Originally, the two rocket pieces are traveling at the same speed: 6.50 x 10^3 m/s upwards. After the explosion, the top piece is traveling at speed Vt and the bottom piece is traveling at speed Vb. Their relative speed is 2.80 x 10^3 m/s. It's up to you, using conservation of momentum and the given data, to find the actual final speeds with respect to the ground.

I guess my question could be written a bit more simply as: by "two sections of equal mass that then move with a relative speed (relative to each other) of 2.80 x 10^3 m/s along the original line of motion" does it mean that piece 1 is traveling at 2.80 x 10^3 m/s in relation to piece 2 (which would be traveling at 0 m/s in relation to piece 1)?
Almost. The top piece is traveling at a relative speed of +2.80 x 10^3 m/s (up) with respect to the bottom piece and, conversely, the bottom piece is traveling at a relative speed of -2.80 x 10^3 m/s (down) with respect to the top piece.

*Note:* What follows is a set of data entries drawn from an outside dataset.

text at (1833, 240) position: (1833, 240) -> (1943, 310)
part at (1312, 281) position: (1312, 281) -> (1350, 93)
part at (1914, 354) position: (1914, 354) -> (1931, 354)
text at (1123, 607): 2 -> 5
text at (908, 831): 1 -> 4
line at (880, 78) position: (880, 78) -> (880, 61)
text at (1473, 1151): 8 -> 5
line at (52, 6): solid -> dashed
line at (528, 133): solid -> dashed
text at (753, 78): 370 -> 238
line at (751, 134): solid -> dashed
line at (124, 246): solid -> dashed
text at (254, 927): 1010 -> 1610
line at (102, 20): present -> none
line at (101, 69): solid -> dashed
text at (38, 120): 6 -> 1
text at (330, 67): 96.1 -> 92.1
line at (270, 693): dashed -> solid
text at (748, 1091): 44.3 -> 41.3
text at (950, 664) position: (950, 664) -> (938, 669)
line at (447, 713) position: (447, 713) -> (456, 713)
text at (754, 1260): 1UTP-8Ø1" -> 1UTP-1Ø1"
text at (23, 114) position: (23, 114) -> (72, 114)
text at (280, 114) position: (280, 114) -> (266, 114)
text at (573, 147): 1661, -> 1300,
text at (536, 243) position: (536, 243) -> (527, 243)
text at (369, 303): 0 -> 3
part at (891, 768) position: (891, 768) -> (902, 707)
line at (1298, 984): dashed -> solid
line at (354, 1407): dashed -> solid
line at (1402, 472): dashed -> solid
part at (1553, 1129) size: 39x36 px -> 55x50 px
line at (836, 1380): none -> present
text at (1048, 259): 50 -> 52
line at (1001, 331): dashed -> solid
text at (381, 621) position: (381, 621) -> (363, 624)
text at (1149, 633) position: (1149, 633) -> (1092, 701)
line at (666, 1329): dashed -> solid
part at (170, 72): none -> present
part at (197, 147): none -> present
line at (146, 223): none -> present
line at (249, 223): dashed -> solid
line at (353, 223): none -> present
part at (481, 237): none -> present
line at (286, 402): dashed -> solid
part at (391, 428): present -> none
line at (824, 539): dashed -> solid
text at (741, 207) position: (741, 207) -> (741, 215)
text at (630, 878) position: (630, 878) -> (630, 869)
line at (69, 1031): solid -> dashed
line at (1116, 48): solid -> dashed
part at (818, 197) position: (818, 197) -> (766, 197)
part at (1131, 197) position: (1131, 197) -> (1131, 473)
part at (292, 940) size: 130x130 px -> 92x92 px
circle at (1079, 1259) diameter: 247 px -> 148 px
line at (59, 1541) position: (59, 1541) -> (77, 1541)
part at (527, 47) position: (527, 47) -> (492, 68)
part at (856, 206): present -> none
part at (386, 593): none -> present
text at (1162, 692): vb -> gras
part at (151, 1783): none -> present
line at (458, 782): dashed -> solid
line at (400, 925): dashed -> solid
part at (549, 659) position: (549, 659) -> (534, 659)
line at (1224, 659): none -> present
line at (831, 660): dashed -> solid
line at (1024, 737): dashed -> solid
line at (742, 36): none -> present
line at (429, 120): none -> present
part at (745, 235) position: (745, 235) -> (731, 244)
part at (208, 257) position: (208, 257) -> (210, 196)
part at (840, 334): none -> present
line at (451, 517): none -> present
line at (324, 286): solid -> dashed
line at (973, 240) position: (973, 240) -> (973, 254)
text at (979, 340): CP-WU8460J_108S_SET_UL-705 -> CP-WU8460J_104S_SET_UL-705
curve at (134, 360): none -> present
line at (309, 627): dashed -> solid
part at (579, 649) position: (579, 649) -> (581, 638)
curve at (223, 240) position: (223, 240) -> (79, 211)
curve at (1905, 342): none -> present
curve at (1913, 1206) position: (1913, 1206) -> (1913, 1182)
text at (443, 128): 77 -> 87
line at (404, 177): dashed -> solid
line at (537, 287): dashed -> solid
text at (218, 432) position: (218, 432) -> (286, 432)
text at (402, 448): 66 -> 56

Note that I use + to mean "up" and - to mean "down".
does it mean that both pieces are traveling at 2.80 x 10^3 m/s and, if so, how is this possible considering one has to be slowed down and the other sped up by the force of the explosion?
It doesn't mean that.
how does direction factor into all of this?
By direction they mean sign. Is it going up or down? You know the top piece must be going up, since it picked up speed with the explosion. But the bottom piece may just slow down (and thus keep going up) or perhaps is now going in the opposite direction--down. That's part of what you need to figure out.

To solve this:
(1) Calling the final speeds Vt & Vb, write an equation for conservation of momentum.
(2) Write another equation for their relative velocity.